▶ Directive:
Reproduce each line of the records below word for word, in the same order.
____
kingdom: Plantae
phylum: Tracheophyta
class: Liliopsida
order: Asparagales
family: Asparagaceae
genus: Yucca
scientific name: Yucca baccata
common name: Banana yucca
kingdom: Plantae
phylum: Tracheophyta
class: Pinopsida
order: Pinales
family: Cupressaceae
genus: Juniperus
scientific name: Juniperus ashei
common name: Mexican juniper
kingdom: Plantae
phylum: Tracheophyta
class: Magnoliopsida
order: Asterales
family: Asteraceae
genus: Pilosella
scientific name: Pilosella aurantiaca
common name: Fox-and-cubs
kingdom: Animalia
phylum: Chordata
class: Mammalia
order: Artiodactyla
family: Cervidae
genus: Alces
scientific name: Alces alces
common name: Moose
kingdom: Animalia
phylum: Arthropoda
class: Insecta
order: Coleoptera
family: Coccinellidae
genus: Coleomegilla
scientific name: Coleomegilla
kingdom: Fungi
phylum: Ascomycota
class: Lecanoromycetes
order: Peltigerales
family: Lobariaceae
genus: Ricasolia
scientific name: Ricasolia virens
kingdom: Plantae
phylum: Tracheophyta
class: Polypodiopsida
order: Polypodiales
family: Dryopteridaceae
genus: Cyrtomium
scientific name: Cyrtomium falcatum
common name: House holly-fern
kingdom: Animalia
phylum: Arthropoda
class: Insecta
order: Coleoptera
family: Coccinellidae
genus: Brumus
____
▶ Solved exercise:
kingdom: Plantae
phylum: Tracheophyta
class: Liliopsida
order: Asparagales
family: Asparagaceae
genus: Yucca
scientific name: Yucca baccata
common name: Banana yucca
kingdom: Plantae
phylum: Tracheophyta
class: Pinopsida
order: Pinales
family: Cupressaceae
genus: Juniperus
scientific name: Juniperus ashei
common name: Mexican juniper
kingdom: Plantae
phylum: Tracheophyta
class: Magnoliopsida
order: Asterales
family: Asteraceae
genus: Pilosella
scientific name: Pilosella aurantiaca
common name: Fox-and-cubs
kingdom: Animalia
phylum: Chordata
class: Mammalia
order: Artiodactyla
family: Cervidae
genus: Alces
scientific name: Alces alces
common name: Moose
kingdom: Animalia
phylum: Arthropoda
class: Insecta
order: Coleoptera
family: Coccinellidae
genus: Coleomegilla
scientific name: Coleomegilla
kingdom: Fungi
phylum: Ascomycota
class: Lecanoromycetes
order: Peltigerales
family: Lobariaceae
genus: Ricasolia
scientific name: Ricasolia virens
kingdom: Plantae
phylum: Tracheophyta
class: Polypodiopsida
order: Polypodiales
family: Dryopteridaceae
genus: Cyrtomium
scientific name: Cyrtomium falcatum
common name: House holly-fern
kingdom: Animalia
phylum: Arthropoda
class: Insecta
order: Coleoptera
family: Coccinellidae
genus: Brumus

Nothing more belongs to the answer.